Grad schön war’s. Und auf einmal passiert etwas völlig Unerwartetes. Ich schaue in die Runde an meinem Tisch und verkünde unvermittelt: »So, ich pack’s jetzt!«

»Du packst es jetzt nicht!«, haben meine Spezln vehement widersprochen. »Du bleibst hocken, weil wir noch eine bestellen!«

»Aber so redet man mit mir nicht«, habe ich gesagt und bin aufgestanden. Und zwar gaaanz langsam, quasi in Zeitlupe, es war ein Akt der Selbstbeherrschung, wie ich ihn nur unter diesen Umständen praktizieren kann. Alle haben mich glasig angeschaut und mich für meine varietéreife Aufstehakrobatik bewundert. Es war beeindruckend. Wer in meinem Zustand noch so aufstehen kann, der hat Beifall verdient. Beinahe wäre ich nach vorne gekippt und mit dem Kopf an einem Maßkrug aufgeschlagen, weil ich das Übergewicht bekommen hatte, aber reaktionsschnell, wie ich noch war, konnte ich die Vorwärtsbewegung gerade noch abfangen und so eine Kopfverletzung vermeiden. Das war knapp. »Leck mich am Arsch«, habe ich gesagt, »hab ich einen Dampf.« Meine Freunde nickten begeistert und signalisierten ungeteilte Zustimmung. Ich habe kurz hell aufgelacht und geblasen wie ein Heißlüfter auf Stufe drei … und jetzt fehlen mir ein paar Minuten …

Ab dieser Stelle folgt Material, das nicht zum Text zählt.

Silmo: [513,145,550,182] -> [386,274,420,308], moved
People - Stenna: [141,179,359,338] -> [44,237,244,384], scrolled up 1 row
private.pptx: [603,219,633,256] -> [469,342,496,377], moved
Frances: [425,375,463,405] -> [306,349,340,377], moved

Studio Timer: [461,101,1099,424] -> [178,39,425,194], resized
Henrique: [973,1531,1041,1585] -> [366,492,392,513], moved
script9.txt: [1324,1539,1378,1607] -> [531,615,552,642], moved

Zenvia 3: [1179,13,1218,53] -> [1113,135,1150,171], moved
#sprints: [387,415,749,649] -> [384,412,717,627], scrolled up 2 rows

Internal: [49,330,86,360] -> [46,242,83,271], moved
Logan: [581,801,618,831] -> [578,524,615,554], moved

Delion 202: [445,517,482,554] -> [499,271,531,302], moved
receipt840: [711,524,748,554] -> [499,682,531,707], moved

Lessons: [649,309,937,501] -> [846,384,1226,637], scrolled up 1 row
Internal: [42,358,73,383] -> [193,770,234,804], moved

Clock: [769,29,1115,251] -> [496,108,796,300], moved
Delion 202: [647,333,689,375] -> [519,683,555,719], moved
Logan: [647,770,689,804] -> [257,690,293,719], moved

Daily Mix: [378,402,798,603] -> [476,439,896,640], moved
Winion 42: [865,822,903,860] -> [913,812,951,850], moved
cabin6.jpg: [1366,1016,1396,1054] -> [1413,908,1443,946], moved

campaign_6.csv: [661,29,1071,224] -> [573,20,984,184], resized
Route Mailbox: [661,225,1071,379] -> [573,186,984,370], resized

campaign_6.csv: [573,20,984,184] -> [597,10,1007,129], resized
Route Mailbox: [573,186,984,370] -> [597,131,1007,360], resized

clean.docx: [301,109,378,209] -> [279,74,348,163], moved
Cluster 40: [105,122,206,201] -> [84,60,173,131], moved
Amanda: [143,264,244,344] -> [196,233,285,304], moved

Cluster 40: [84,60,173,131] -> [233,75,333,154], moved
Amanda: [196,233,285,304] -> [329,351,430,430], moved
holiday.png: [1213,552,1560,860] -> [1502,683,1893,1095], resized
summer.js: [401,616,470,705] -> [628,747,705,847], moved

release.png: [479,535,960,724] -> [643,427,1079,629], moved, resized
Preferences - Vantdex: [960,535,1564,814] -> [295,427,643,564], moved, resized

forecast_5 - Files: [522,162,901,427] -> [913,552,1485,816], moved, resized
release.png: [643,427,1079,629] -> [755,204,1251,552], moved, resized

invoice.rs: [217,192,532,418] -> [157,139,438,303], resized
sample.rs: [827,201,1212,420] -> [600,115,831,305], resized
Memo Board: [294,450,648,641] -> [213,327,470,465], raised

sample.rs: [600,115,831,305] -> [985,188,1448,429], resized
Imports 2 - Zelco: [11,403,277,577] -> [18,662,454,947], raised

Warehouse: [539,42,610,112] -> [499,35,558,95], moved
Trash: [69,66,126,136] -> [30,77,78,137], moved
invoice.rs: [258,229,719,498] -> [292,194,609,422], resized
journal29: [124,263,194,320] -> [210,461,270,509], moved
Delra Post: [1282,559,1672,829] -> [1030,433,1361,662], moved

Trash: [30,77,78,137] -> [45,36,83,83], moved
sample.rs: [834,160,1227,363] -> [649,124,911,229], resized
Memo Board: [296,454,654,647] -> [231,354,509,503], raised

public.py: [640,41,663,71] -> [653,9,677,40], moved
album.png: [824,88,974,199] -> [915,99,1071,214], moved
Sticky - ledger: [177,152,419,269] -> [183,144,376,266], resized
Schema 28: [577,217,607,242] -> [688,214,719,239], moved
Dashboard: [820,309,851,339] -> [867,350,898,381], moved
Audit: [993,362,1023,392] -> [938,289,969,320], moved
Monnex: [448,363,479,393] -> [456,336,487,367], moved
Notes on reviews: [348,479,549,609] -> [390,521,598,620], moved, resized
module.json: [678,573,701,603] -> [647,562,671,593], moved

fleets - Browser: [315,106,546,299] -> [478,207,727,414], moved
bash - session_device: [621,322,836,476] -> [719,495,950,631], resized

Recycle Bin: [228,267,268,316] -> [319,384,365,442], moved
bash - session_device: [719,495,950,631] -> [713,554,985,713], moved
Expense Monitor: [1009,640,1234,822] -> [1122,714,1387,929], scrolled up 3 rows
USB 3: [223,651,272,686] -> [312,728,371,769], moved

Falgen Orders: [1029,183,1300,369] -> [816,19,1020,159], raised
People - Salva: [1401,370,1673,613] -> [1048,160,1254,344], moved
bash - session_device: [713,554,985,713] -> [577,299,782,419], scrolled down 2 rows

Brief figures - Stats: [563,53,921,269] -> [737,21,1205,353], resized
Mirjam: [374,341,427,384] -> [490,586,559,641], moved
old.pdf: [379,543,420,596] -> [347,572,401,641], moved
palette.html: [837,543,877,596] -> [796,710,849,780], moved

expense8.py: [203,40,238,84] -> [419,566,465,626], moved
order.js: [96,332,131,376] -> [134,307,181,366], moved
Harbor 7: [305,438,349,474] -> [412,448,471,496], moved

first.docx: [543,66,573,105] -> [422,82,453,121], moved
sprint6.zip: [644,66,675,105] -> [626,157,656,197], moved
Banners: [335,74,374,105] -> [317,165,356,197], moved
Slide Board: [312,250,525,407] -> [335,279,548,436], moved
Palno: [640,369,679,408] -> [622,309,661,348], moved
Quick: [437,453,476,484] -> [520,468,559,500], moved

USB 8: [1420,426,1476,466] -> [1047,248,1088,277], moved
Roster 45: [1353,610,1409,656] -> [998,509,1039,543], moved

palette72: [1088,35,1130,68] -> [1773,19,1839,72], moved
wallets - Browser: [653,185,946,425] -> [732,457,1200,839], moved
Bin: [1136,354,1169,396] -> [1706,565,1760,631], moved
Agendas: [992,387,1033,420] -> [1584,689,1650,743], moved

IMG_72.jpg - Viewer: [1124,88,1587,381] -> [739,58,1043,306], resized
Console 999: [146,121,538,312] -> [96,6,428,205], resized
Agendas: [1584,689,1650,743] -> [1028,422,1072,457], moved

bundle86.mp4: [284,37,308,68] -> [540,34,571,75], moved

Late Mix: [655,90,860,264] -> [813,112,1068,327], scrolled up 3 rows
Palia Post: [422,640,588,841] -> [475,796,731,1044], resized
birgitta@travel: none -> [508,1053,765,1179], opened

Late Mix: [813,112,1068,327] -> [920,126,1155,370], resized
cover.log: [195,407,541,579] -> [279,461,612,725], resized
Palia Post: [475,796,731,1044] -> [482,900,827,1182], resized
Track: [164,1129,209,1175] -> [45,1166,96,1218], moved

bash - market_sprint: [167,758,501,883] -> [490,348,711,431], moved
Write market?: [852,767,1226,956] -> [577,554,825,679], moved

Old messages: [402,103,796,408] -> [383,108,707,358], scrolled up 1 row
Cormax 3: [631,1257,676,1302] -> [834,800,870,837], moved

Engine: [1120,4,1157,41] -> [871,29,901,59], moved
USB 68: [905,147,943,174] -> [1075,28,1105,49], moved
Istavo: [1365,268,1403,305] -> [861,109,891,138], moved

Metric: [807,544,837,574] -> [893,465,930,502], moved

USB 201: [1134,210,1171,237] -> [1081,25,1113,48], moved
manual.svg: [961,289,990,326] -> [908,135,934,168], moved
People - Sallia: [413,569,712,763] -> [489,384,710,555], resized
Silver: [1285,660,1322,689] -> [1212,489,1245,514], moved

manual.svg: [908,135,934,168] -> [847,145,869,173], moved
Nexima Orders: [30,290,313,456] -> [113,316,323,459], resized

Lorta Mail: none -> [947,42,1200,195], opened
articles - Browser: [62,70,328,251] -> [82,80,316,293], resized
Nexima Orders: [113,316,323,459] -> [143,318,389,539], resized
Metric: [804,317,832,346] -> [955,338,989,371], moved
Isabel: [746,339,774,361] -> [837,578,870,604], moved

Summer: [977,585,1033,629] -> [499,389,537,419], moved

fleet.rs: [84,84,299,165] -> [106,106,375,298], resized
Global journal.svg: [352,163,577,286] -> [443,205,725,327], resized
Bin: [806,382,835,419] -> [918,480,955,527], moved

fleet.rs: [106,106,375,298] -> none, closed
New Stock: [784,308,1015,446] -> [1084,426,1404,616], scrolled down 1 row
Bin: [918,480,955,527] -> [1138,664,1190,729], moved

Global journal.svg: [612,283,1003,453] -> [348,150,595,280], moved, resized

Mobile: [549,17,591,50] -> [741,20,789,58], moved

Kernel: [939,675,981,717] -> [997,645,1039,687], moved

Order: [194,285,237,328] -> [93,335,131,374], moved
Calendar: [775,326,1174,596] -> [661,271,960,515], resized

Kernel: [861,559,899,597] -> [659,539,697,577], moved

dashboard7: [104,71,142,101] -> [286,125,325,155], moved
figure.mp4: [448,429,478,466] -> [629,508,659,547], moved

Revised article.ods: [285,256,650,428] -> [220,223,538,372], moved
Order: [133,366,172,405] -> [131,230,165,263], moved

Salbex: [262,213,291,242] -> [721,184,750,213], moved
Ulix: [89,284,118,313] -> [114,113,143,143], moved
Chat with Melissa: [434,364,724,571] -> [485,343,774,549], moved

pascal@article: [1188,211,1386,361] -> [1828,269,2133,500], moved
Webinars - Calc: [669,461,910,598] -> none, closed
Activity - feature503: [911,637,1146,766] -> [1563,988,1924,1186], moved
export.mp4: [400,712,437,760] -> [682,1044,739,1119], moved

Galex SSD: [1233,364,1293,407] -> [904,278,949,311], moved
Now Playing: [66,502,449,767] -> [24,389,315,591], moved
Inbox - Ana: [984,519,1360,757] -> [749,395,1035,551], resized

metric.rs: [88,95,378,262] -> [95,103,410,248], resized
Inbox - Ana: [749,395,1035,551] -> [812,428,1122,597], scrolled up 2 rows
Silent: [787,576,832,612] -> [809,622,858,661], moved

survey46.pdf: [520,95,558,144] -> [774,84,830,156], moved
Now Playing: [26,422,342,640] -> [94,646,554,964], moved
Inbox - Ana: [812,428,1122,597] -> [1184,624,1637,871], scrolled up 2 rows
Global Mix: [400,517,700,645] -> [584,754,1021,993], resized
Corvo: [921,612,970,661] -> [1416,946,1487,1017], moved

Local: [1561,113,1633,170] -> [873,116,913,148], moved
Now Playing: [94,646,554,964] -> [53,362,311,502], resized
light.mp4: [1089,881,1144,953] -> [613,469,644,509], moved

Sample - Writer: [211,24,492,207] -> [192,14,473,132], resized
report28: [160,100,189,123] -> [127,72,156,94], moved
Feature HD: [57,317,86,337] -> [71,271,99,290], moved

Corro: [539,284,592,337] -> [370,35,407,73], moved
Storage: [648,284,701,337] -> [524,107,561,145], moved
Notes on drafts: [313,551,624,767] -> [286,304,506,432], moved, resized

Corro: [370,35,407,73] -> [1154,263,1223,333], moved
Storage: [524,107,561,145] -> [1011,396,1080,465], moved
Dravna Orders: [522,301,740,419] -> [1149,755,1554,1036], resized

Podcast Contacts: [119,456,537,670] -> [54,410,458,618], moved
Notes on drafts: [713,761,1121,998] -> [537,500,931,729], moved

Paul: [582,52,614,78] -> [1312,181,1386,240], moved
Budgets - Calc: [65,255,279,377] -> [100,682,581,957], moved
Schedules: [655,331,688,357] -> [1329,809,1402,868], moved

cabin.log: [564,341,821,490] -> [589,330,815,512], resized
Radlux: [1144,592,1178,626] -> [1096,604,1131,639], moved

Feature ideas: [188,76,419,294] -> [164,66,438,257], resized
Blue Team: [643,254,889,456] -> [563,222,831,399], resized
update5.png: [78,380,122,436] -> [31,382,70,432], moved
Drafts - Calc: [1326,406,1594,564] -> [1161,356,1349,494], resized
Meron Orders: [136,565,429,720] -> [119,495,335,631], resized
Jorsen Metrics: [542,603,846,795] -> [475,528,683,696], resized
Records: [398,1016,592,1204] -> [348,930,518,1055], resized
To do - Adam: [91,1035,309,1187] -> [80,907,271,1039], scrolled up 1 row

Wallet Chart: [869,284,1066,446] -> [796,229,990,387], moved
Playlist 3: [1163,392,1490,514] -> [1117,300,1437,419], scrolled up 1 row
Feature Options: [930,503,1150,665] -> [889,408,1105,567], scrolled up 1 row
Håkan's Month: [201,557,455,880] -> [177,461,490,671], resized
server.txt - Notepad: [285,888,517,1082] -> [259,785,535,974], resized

Irgendwie habe ich den Weg aus dem Himmel der Bayern herausgefunden und das Festgelände Richtung Taxistand hinter der Ruhmeshalle an der Bavaria verlassen. Ich habe eine Frau im Arm gehalten. Beziehungsweise sie mich. Da gibt es unterschiedliche Wahrnehmungen. Wir wandern also an den Bierleichen zu Füßen der Bavaria vorbei und spazieren hinauf auf den Hügel, bis wir oben angekommen sind. Ich bleib stehen und drehe mich noch einmal um, um zurückzuschauen. Ich lass den Blick über die Wiesn schweifen. Es geht mir wie nach einer langen Wanderung durchs Gebirge, wo ich von einem letzten Gipfel aus auf den zurückgelegten Weg blicke.

Und da erkenne ich die Grundform der Wiesn, das, was sie mir als Ganzes sagen will, das, was sie im Innersten zusammenhält: Alles dreht sich! Ich schaue auf das Riesenrad, wie es sich dreht. Und die Gondeln drehen sich wieder in sich. Das Kettenkarussell, das Teufelsrad, der Hurrican, eine einzige Kreisbewegung. Alles auf der Wiesn dreht sich, und ich mich mit ihr. Es ist der Kreis, ohne Anfang und ohne Ende, der sich ewig drehende Kreis, der die Wiesn auszeichnet. Es hört nie auf! Das Oktoberfest ist ein Sinnbild für die Ewigkeit!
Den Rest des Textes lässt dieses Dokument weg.